◆ Text excerpt
[Start of section]

Re: [RFC][PATCH] wal decoding, attempt #2 - Design Documents (really attached)

From: Hannu Krosing <hannu(at)2ndQuadrant(dot)com>
To: Andres Freund <andres(at)2ndquadrant(dot)com>
Cc: pgsql-hackers(at)postgresql(dot)org, Hannu Krosing <hannu(at)2ndquadrant(dot)com>, Heikki Linnakangas <hlinnakangas(at)vmware(dot)com>, Robert Haas <robertmhaas(at)gmail(dot)com>, Kevin Grittner <Kevin(dot)Grittner(at)wicourts(dot)gov>, Alvaro Herrera <alvherre(at)2ndquadrant(dot)com>, Simon Riggs <simon(at)2ndquadrant(dot)com>
Subject: Re: [RFC][PATCH] wal decoding, attempt #2 - Design Documents (really attached)
Date: 2012-10-15 18:54:33
Message-ID: 507C5BE9.3090000@2ndQuadrant.com
Views: Raw Message | Whole Thread | Download mbox | Resend email
Thread:
Lists: pgsql-hackers

On 10/15/2012 08:44 PM, Andres Freund wrote:
> On Monday, October 15, 2012 08:38:07 PM Hannu Krosing wrote:
>> On 10/11/2012 01:42 PM, Andres Freund wrote:
>>> On Thursday, October 11, 2012 09:15:47 AM Heikki Linnakangas wrote:
>>> ...
>>> If the only meaningful advantage is reducing the amount of WAL written,
>>> I can't help thinking that we should just try to address that in the
>>> existing solutions, even if it seems "easy to solve at a first glance,
>>> but a solution not using a normal transactional table for its log/queue
>>> has to solve a lot of problems", as the document says.

[End of section]

◆ Dataset entries
[Start of section]

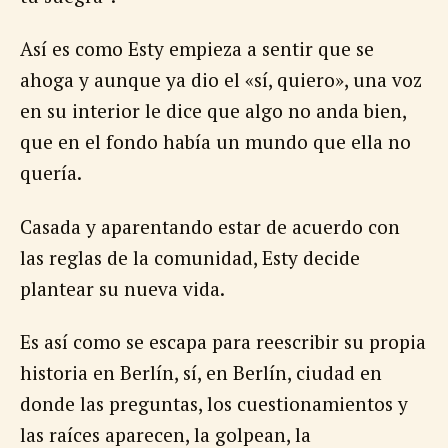
Así es como Esty empieza a sentir que se
ahoga y aunque ya dio el «sí, quiero», una voz
en su interior le dice que algo no anda bien,
que en el fondo había un mundo que ella no
quería.
Casada y aparentando estar de acuerdo con
las reglas de la comunidad, Esty decide
plantear su nueva vida.
Es así como se escapa para reescribir su propia
historia en Berlín, sí, en Berlín, ciudad en
donde las preguntas, los cuestionamientos y
las raíces aparecen, la golpean, la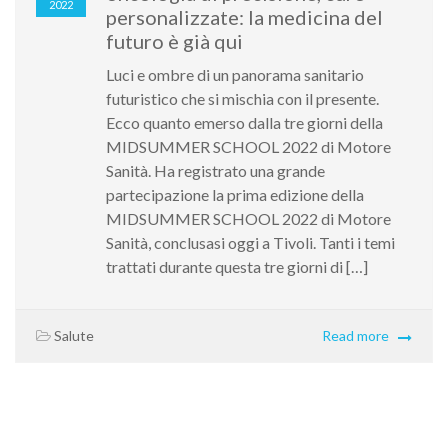
2022
personalizzate: la medicina del
futuro è già qui
Luci e ombre di un panorama sanitario
futuristico che si mischia con il presente.
Ecco quanto emerso dalla tre giorni della
MIDSUMMER SCHOOL 2022 di Motore
Sanità. Ha registrato una grande
partecipazione la prima edizione della
MIDSUMMER SCHOOL 2022 di Motore
Sanità, conclusasi oggi a Tivoli. Tanti i temi
trattati durante questa tre giorni di […]
Salute
Read more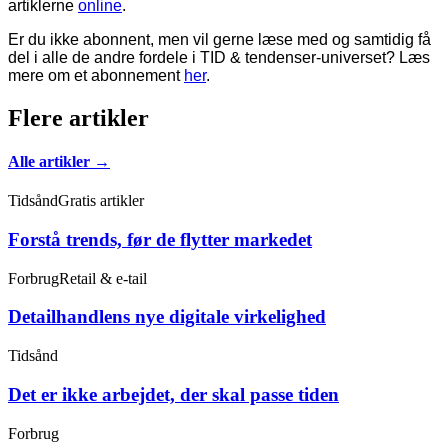
artiklerne
online
.
Er du ikke abonnent, men vil gerne læse med og samtidig få
del i alle de andre fordele i TID & tendenser-universet? Læs
mere om et abonnement
her
.
Flere artikler
Alle artikler →
Tidsånd
Gratis artikler
Forstå trends, før de flytter markedet
Forbrug
Retail & e-tail
Detailhandlens nye digitale virkelighed
Tidsånd
Det er ikke arbejdet, der skal passe tiden
Forbrug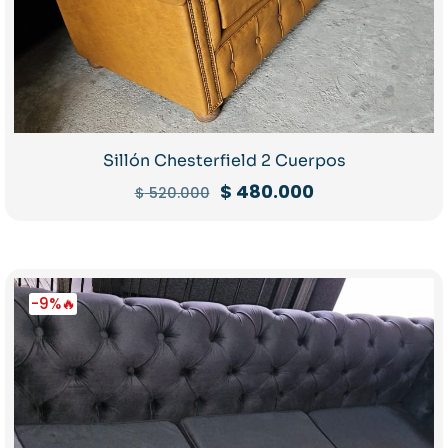
Sillón Chesterfield 2 Cuerpos
El
El
$
480.000
$
520.000
precio
precio
original
actual
era:
es:
$ 520.000.
$ 480.000.
-9%🔥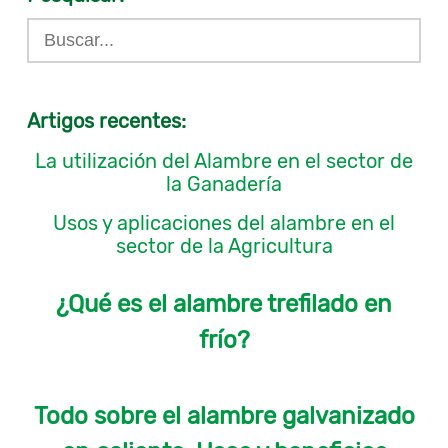
Artigos recentes:
La utilización del Alambre en el sector de
la Ganadería
Usos y aplicaciones del alambre en el
sector de la Agricultura
¿Qué es el alambre trefilado en
frío?
Todo sobre el alambre galvanizado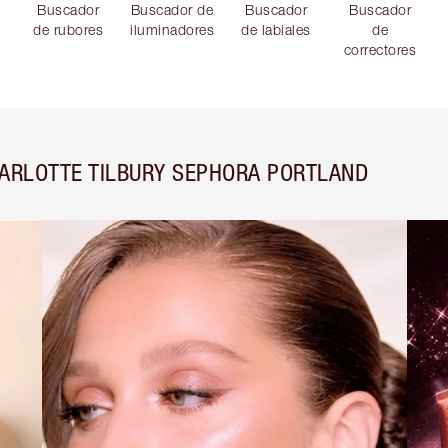
Buscador
Buscador de
Buscador
Buscador
de rubores
iluminadores
de labiales
de
correctores
ARLOTTE TILBURY SEPHORA PORTLAND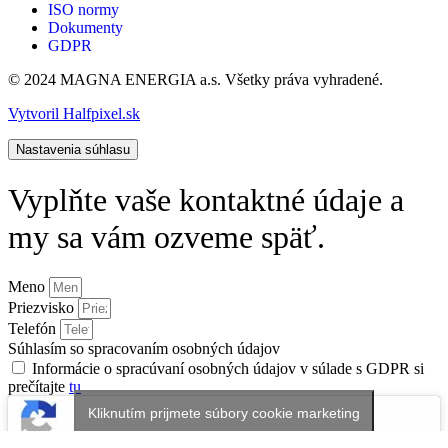
ISO normy
Dokumenty
GDPR
© 2024 MAGNA ENERGIA a.s. Všetky práva vyhradené.
Vytvoril Halfpixel.sk
Nastavenia súhlasu
Vyplňte vaše kontaktné údaje a
my sa vám ozveme späť.
Meno
Priezvisko
Telefón
Súhlasím so spracovaním osobných údajov
Informácie o spracúvaní osobných údajov v súlade s GDPR si
prečítajte
tu
Kliknutím prijmete súbory cookie marketing
a povolíte tento obsah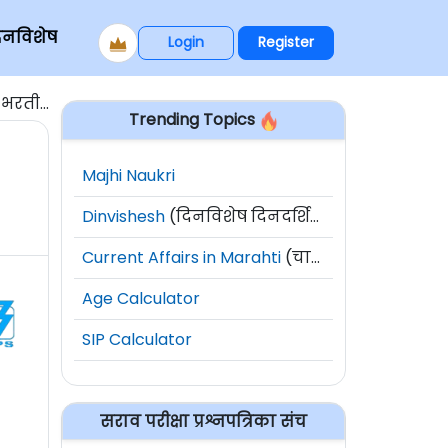
िनविशेष
Login
Register
ुदतवाढ]
Trending Topics
Majhi Naukri
Dinvishesh
(दिनविशेष दिनदर्शिका)
Current Affairs in Marahti
(चालू घडामोडी)
Age Calculator
SIP Calculator
सराव परीक्षा प्रश्नपत्रिका संच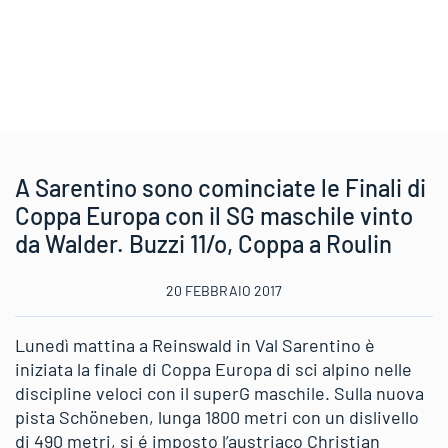
A Sarentino sono cominciate le Finali di
Coppa Europa con il SG maschile vinto
da Walder. Buzzi 11/o, Coppa a Roulin
20 FEBBRAIO 2017
Lunedì mattina a Reinswald in Val Sarentino è
iniziata la finale di Coppa Europa di sci alpino nelle
discipline veloci con il superG maschile. Sulla nuova
pista Schöneben, lunga 1800 metri con un dislivello
di 490 metri, si é imposto l’austriaco Christian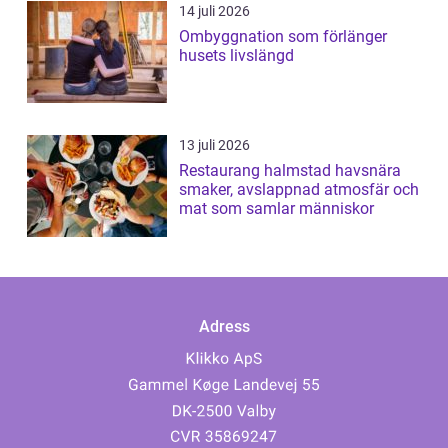
14 juli 2026
Ombyggnation som förlänger
husets livslängd
13 juli 2026
Restaurang halmstad havsnära
smaker, avslappnad atmosfär och
mat som samlar människor
Adress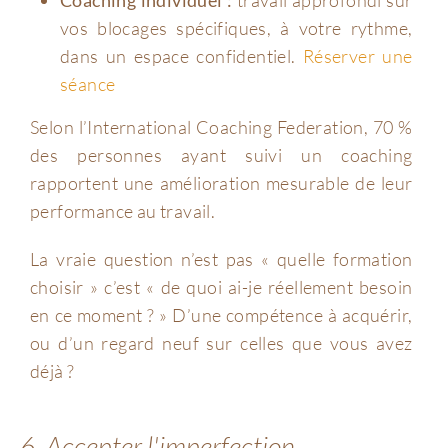
vos blocages spécifiques, à votre rythme,
dans un espace confidentiel.
Réserver une
séance
Selon l’International Coaching Federation, 70 %
des personnes ayant suivi un coaching
rapportent une amélioration mesurable de leur
performance au travail.
La vraie question n’est pas « quelle formation
choisir » c’est « de quoi ai-je réellement besoin
en ce moment ? » D’une compétence à acquérir,
ou d’un regard neuf sur celles que vous avez
déjà ?
6. Accepter l'imperfection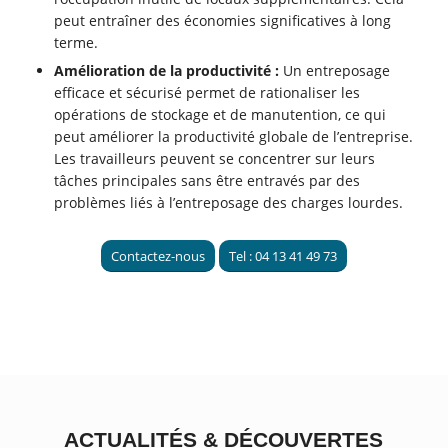
peut entraîner des économies significatives à long
terme.
Amélioration de la productivité :
Un entreposage
efficace et sécurisé permet de rationaliser les
opérations de stockage et de manutention, ce qui
peut améliorer la productivité globale de l’entreprise.
Les travailleurs peuvent se concentrer sur leurs
tâches principales sans être entravés par des
problèmes liés à l’entreposage des charges lourdes.
Contactez-nous
Tel : 04 13 41 49 73
ACTUALITÉS
&
DÉCOUVERTES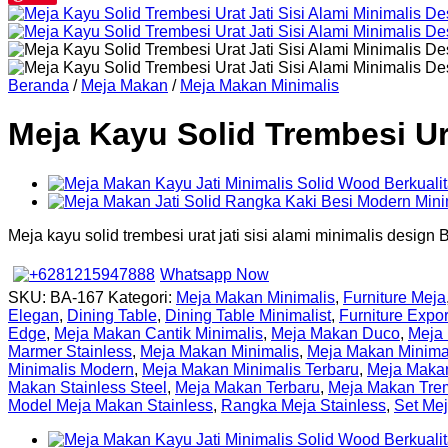
Beranda
/
Meja Makan
/
Meja Makan Minimalis
Meja Kayu Solid Trembesi Ur
Meja kayu solid trembesi urat jati sisi alami minimalis design
Whatsapp Now
SKU:
BA-167
Kategori:
Meja Makan Minimalis
,
Furniture Meja
Elegan
,
Dining Table
,
Dining Table Minimalist
,
Furniture Expor
Edge
,
Meja Makan Cantik Minimalis
,
Meja Makan Duco
,
Meja 
Marmer Stainless
,
Meja Makan Minimalis
,
Meja Makan Minima
Minimalis Modern
,
Meja Makan Minimalis Terbaru
,
Meja Maka
Makan Stainless Steel
,
Meja Makan Terbaru
,
Meja Makan Tre
Model Meja Makan Stainless
,
Rangka Meja Stainless
,
Set Me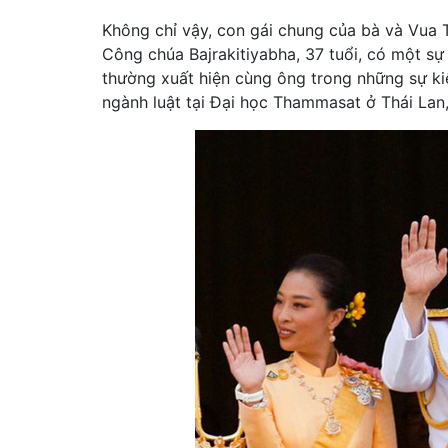
Không chỉ vậy, con gái chung của bà và Vua 
Công chúa Bajrakitiyabha, 37 tuổi, có một sự
thường xuất hiện cùng ông trong những sự ki
ngành luật tại Đại học Thammasat ở Thái Lan, 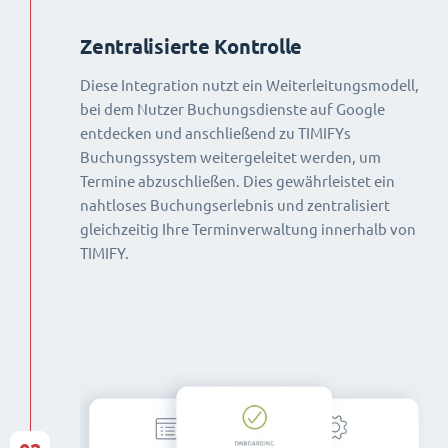
Zentralisierte Kontrolle
Diese Integration nutzt ein Weiterleitungsmodell,
bei dem Nutzer Buchungsdienste auf Google
entdecken und anschließend zu TIMIFYs
Buchungssystem weitergeleitet werden, um
Termine abzuschließen. Dies gewährleistet ein
nahtloses Buchungserlebnis und zentralisiert
gleichzeitig Ihre Terminverwaltung innerhalb von
TIMIFY.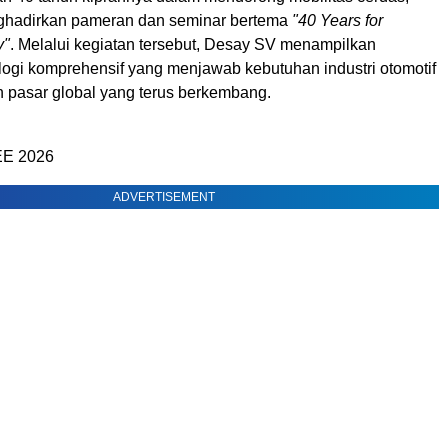
hadirkan pameran dan seminar bertema
"40 Years for
y"
. Melalui kegiatan tersebut, Desay SV menampilkan
ologi komprehensif yang menjawab kebutuhan industri otomotif
pasar global yang terus berkembang.
EE 2026
ADVERTISEMENT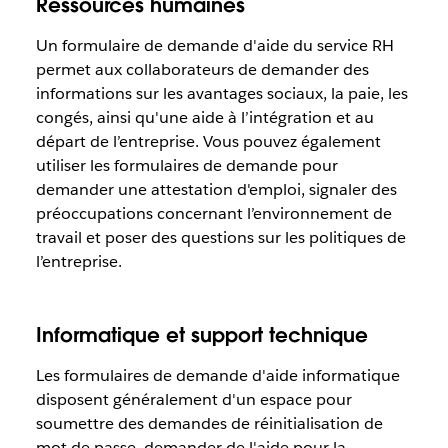
Ressources humaines
Un formulaire de demande d'aide du service RH
permet aux collaborateurs de demander des
informations sur les avantages sociaux, la paie, les
congés, ainsi qu'une aide à l’intégration et au
départ de l’entreprise. Vous pouvez également
utiliser les formulaires de demande pour
demander une attestation d'emploi, signaler des
préoccupations concernant l’environnement de
travail et poser des questions sur les politiques de
l’entreprise.
Informatique et support technique
Les formulaires de demande d'aide informatique
disposent généralement d'un espace pour
soumettre des demandes de réinitialisation de
mot de passe, demander de l'aide pour la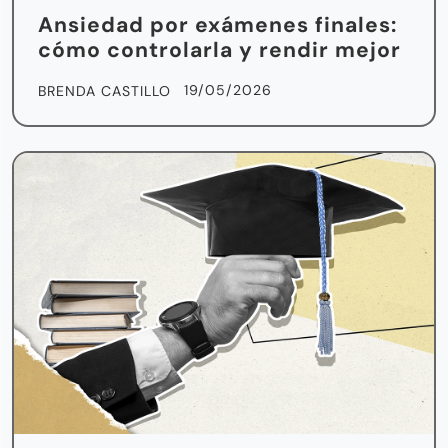
Ansiedad por exámenes finales:
cómo controlarla y rendir mejor
19/05/2026
BRENDA CASTILLO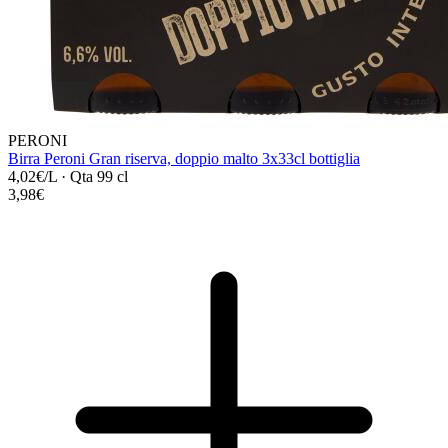
PERONI
Birra Peroni Gran riserva, doppio malto 3x33cl bottiglia
4,02€/L
·
Qta 99 cl
3,98€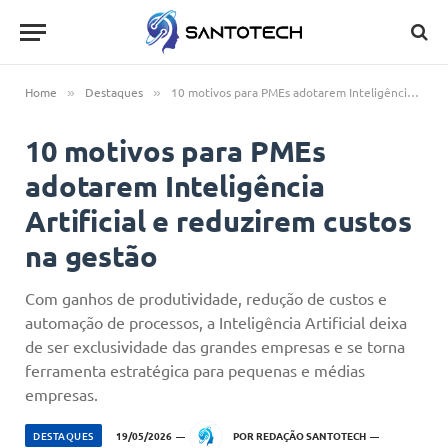
Home
Destaques
10 motivos para PMEs adotarem Inteligência Artificial e reduzirem custos na gestão
»
»
10 motivos para PMEs
adotarem Inteligência
Artificial e reduzirem custos
na gestão
Com ganhos de produtividade, redução de custos e
automação de processos, a Inteligência Artificial deixa
de ser exclusividade das grandes empresas e se torna
ferramenta estratégica para pequenas e médias
empresas.
DESTAQUES
19/05/2026
POR
REDAÇÃO SANTOTECH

[End of section]

◆ Your tasks
1. Name every person in the Cc line of the mailing-list message, leaving out the list address.
2. Reproduce word for word the stretch of the mailing-list message that opens with the words containing "On 10/15/2012 08:44" and closes with "the document says.".

◆ Answers per task
1. Hannu Krosing, Heikki Linnakangas, Robert Haas, Kevin Grittner, Alvaro Herrera, Simon Riggs

2.
On 10/15/2012 08:44 PM, Andres Freund wrote:
> On Monday, October 15, 2012 08:38:07 PM Hannu Krosing wrote:
>> On 10/11/2012 01:42 PM, Andres Freund wrote:
>>> On Thursday, October 11, 2012 09:15:47 AM Heikki Linnakangas wrote:
>>> ...
>>> If the only meaningful advantage is reducing the amount of WAL written,
>>> I can't help thinking that we should just try to address that in the
>>> existing solutions, even if it seems "easy to solve at a first glance,
>>> but a solution not using a normal transactional table for its log/queue
>>> has to solve a lot of problems", as the document says.